Blow Your House Down by Edmonton’s Louise Casemore had development time in the Citadel’s Playwrights Lab and Punctuate! Theatre’s Playwrights Unit. It populates the stage with real estate heavy hitters, gathering to speculate and whisper about the workplace and a developing industry scandal. “Hilarity and havoc,” as billed, ensue. Cloran directs Sunday night’s reading.

“None of them are guaranteed to hit our stage,” he says of the four new plays getting Collider one-off readings. “But all are of legitimate interest to us for future production.” And festival also includes workshops and panel discussions for theatre makers (see citadeltheatre.com for a full schedule).

“Our goal was to be  a hotbed of new play activity.… And it seems to be working.

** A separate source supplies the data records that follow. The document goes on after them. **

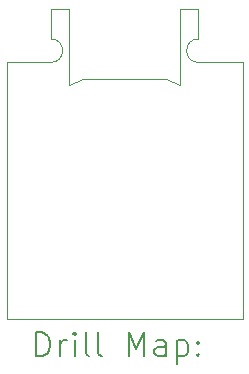
<source format=gbr>
%TF.GenerationSoftware,KiCad,Pcbnew,(6.0.8)*%
%TF.CreationDate,2022-10-31T15:06:41+01:00*%
%TF.ProjectId,epi,6570692e-6b69-4636-9164-5f7063625858,rev?*%
%TF.SameCoordinates,Original*%
%TF.FileFunction,Drillmap*%
%TF.FilePolarity,Positive*%
%FSLAX45Y45*%
G04 Gerber Fmt 4.5, Leading zero omitted, Abs format (unit mm)*
G04 Created by KiCad (PCBNEW (6.0.8)) date 2022-10-31 15:06:41*
%MOMM*%
%LPD*%
G01*
G04 APERTURE LIST*
%ADD10C,0.100000*%
%ADD11C,0.200000*%
G04 APERTURE END LIST*
D10*
X9000000Y-4080000D02*
X9375000Y-4080000D01*
X11000000Y-4080000D02*
X10625000Y-4080000D01*
X10625000Y-3630000D02*
X10625000Y-3880000D01*
X9375000Y-3630000D02*
X9375000Y-3880000D01*
X9530000Y-4270000D02*
X9650000Y-4220000D01*
X9650000Y-4220000D02*
X10350000Y-4220000D01*
X10625000Y-3880000D02*
G75*
G03*
X10625000Y-4080000I0J-100000D01*
G01*
X9375000Y-4080000D02*
G75*
G03*
X9375000Y-3880000I0J100000D01*
G01*
X10470000Y-3630000D02*
X10625000Y-3630000D01*
X10470000Y-4270000D02*
X10470000Y-3630000D01*
X11000000Y-6250000D02*
X11000000Y-4080000D01*
X9000000Y-6250000D02*
X11000000Y-6250000D01*
X9000000Y-4080000D02*
X9000000Y-6250000D01*
X9375000Y-3630000D02*
X9530000Y-3630000D01*
X9530000Y-3630000D02*
X9530000Y-4270000D01*
X10350000Y-4220000D02*
X10470000Y-4270000D01*
D11*
X9252619Y-6565476D02*
X9252619Y-6365476D01*
X9300238Y-6365476D01*
X9328810Y-6375000D01*
X9347857Y-6394048D01*
X9357381Y-6413095D01*
X9366905Y-6451190D01*
X9366905Y-6479762D01*
X9357381Y-6517857D01*
X9347857Y-6536905D01*
X9328810Y-6555952D01*
X9300238Y-6565476D01*
X9252619Y-6565476D01*
X9452619Y-6565476D02*
X9452619Y-6432143D01*
X9452619Y-6470238D02*
X9462143Y-6451190D01*
X9471667Y-6441667D01*
X9490714Y-6432143D01*
X9509762Y-6432143D01*
X9576429Y-6565476D02*
X9576429Y-6432143D01*
X9576429Y-6365476D02*
X9566905Y-6375000D01*
X9576429Y-6384524D01*
X9585952Y-6375000D01*
X9576429Y-6365476D01*
X9576429Y-6384524D01*
X9700238Y-6565476D02*
X9681190Y-6555952D01*
X9671667Y-6536905D01*
X9671667Y-6365476D01*
X9805000Y-6565476D02*
X9785952Y-6555952D01*
X9776429Y-6536905D01*
X9776429Y-6365476D01*
X10033571Y-6565476D02*
X10033571Y-6365476D01*
X10100238Y-6508333D01*
X10166905Y-6365476D01*
X10166905Y-6565476D01*
X10347857Y-6565476D02*
X10347857Y-6460714D01*
X10338333Y-6441667D01*
X10319286Y-6432143D01*
X10281190Y-6432143D01*
X10262143Y-6441667D01*
X10347857Y-6555952D02*
X10328810Y-6565476D01*
X10281190Y-6565476D01*
X10262143Y-6555952D01*
X10252619Y-6536905D01*
X10252619Y-6517857D01*
X10262143Y-6498809D01*
X10281190Y-6489286D01*
X10328810Y-6489286D01*
X10347857Y-6479762D01*
X10443095Y-6432143D02*
X10443095Y-6632143D01*
X10443095Y-6441667D02*
X10462143Y-6432143D01*
X10500238Y-6432143D01*
X10519286Y-6441667D01*
X10528810Y-6451190D01*
X10538333Y-6470238D01*
X10538333Y-6527381D01*
X10528810Y-6546428D01*
X10519286Y-6555952D01*
X10500238Y-6565476D01*
X10462143Y-6565476D01*
X10443095Y-6555952D01*
X10624048Y-6546428D02*
X10633571Y-6555952D01*
X10624048Y-6565476D01*
X10614524Y-6555952D01*
X10624048Y-6546428D01*
X10624048Y-6565476D01*
X10624048Y-6441667D02*
X10633571Y-6451190D01*
X10624048Y-6460714D01*
X10614524Y-6451190D01*
X10624048Y-6441667D01*
X10624048Y-6460714D01*
M02*

</source>
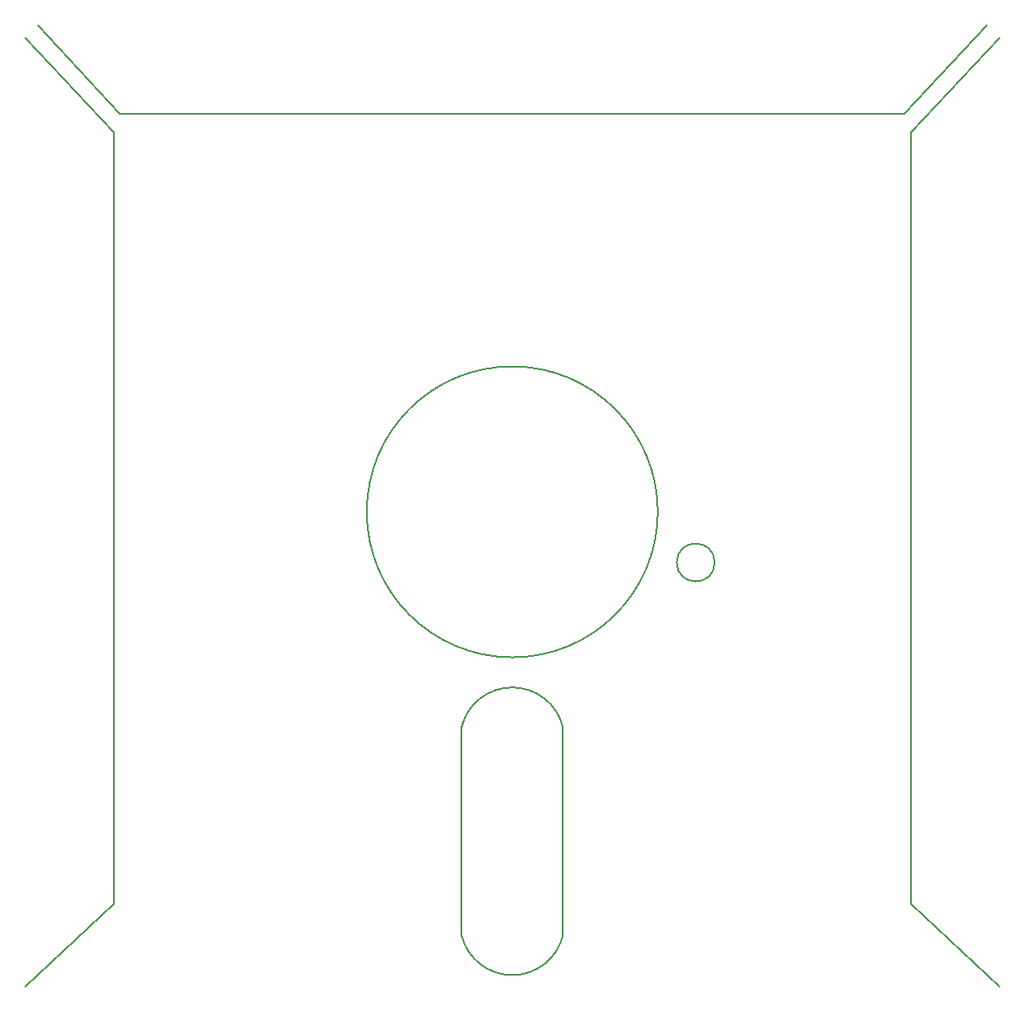
<source format=gbo>
G04 #@! TF.GenerationSoftware,KiCad,Pcbnew,(5.1.5)-3*
G04 #@! TF.CreationDate,2020-11-06T22:39:25+01:00*
G04 #@! TF.ProjectId,C64 Pi1541-II Backplate,43363420-5069-4313-9534-312d49492042,rev?*
G04 #@! TF.SameCoordinates,Original*
G04 #@! TF.FileFunction,Legend,Bot*
G04 #@! TF.FilePolarity,Positive*
%FSLAX46Y46*%
G04 Gerber Fmt 4.6, Leading zero omitted, Abs format (unit mm)*
G04 Created by KiCad (PCBNEW (5.1.5)-3) date 2020-11-06 22:39:25*
%MOMM*%
%LPD*%
G04 APERTURE LIST*
%ADD10C,0.150000*%
G04 APERTURE END LIST*
D10*
X161290000Y-142875000D02*
X170180000Y-151130000D01*
X170180000Y-55880000D02*
X161290000Y-65405000D01*
X161290000Y-65405000D02*
X161290000Y-142875000D01*
X160655000Y-63500000D02*
X81915000Y-63500000D01*
X168910000Y-54610000D02*
X160655000Y-63500000D01*
X81280000Y-65405000D02*
X81280000Y-142875000D01*
X73660000Y-54610000D02*
X81915000Y-63500000D01*
X72390000Y-55880000D02*
X81280000Y-65405000D01*
X72390000Y-151130000D02*
X81280000Y-142875000D01*
X116205000Y-146050000D02*
X116205000Y-125095000D01*
X126365000Y-125095000D02*
X126365000Y-146050000D01*
X116205000Y-146050000D02*
G75*
G03X126365000Y-146050000I5080000J1270000D01*
G01*
X141605000Y-108585000D02*
G75*
G03X141605000Y-108585000I-1905000J0D01*
G01*
X135890000Y-103505000D02*
G75*
G03X135890000Y-103505000I-14605000J0D01*
G01*
X126365000Y-125095000D02*
G75*
G03X116205000Y-125095000I-5080000J-1270000D01*
G01*
M02*

</source>
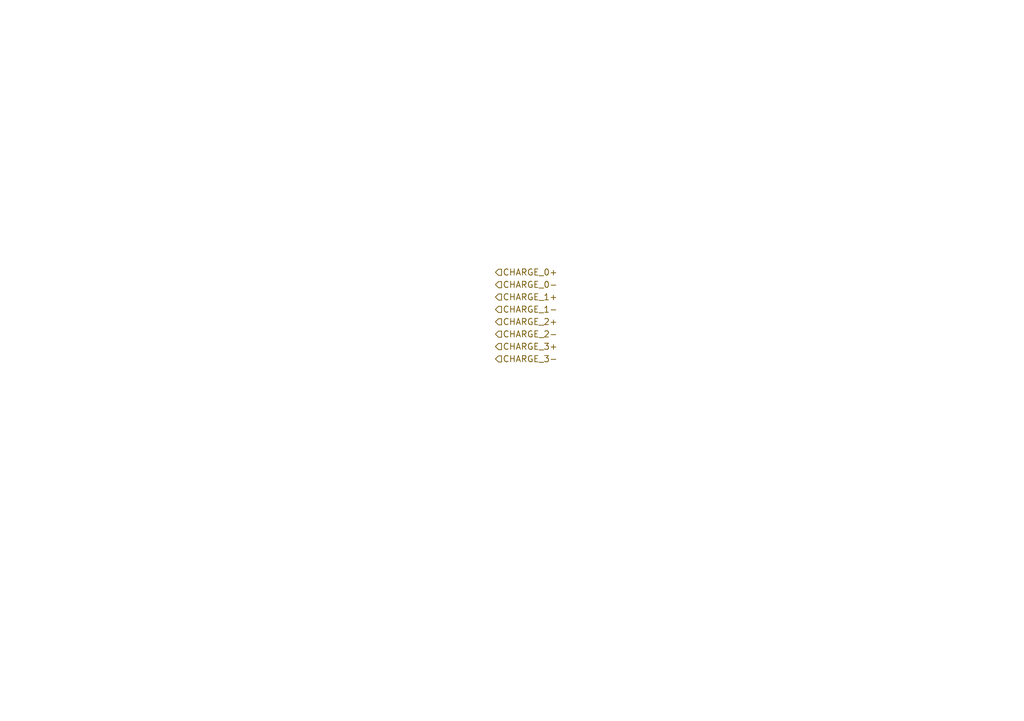
<source format=kicad_sch>
(kicad_sch (version 20230121) (generator eeschema)

  (uuid 3c7d58e7-7b6c-40d6-95f4-df1697835c37)

  (paper "A5")

  


  (hierarchical_label "CHARGE_1-" (shape input) (at 101.6 63.5 0) (fields_autoplaced)
    (effects (font (size 1.27 1.27)) (justify left))
    (uuid 37610cc7-4d5d-43a5-829d-3fab69ed6001)
  )
  (hierarchical_label "CHARGE_2-" (shape input) (at 101.6 68.58 0) (fields_autoplaced)
    (effects (font (size 1.27 1.27)) (justify left))
    (uuid 3e341c50-8c1d-489d-9420-bc6d0c374746)
  )
  (hierarchical_label "CHARGE_0-" (shape input) (at 101.6 58.42 0) (fields_autoplaced)
    (effects (font (size 1.27 1.27)) (justify left))
    (uuid 4c97ce84-b220-4fd0-8194-6cf851eeb63e)
  )
  (hierarchical_label "CHARGE_0+" (shape input) (at 101.6 55.88 0) (fields_autoplaced)
    (effects (font (size 1.27 1.27)) (justify left))
    (uuid 5edad261-bd7c-466a-b4db-bd9e276e07d7)
  )
  (hierarchical_label "CHARGE_3-" (shape input) (at 101.6 73.66 0) (fields_autoplaced)
    (effects (font (size 1.27 1.27)) (justify left))
    (uuid 8ba98023-8000-43d5-a4c7-d01a448b1164)
  )
  (hierarchical_label "CHARGE_3+" (shape input) (at 101.6 71.12 0) (fields_autoplaced)
    (effects (font (size 1.27 1.27)) (justify left))
    (uuid 902864f8-3ddb-4fca-a7ae-0e0d0942d245)
  )
  (hierarchical_label "CHARGE_1+" (shape input) (at 101.6 60.96 0) (fields_autoplaced)
    (effects (font (size 1.27 1.27)) (justify left))
    (uuid adc5ac37-93b0-4c91-b9fc-e24381abe2a0)
  )
  (hierarchical_label "CHARGE_2+" (shape input) (at 101.6 66.04 0) (fields_autoplaced)
    (effects (font (size 1.27 1.27)) (justify left))
    (uuid f1299315-47c5-4c0f-869b-77c18e4ea9b2)
  )
)

</source>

Artistic directors are coming to town; people who love the excitement of new play development will want to get themselves to Edmonton for the weekend.”

PREVIEW

Collider Festival 2023

Theatre: Citadel

Running: Thursday through Sunday, with Prison Dancer continuing its run through May 28, and First Métis Man of Odesa through May 13.

Tickets and full schedule: citadeltheatre.com.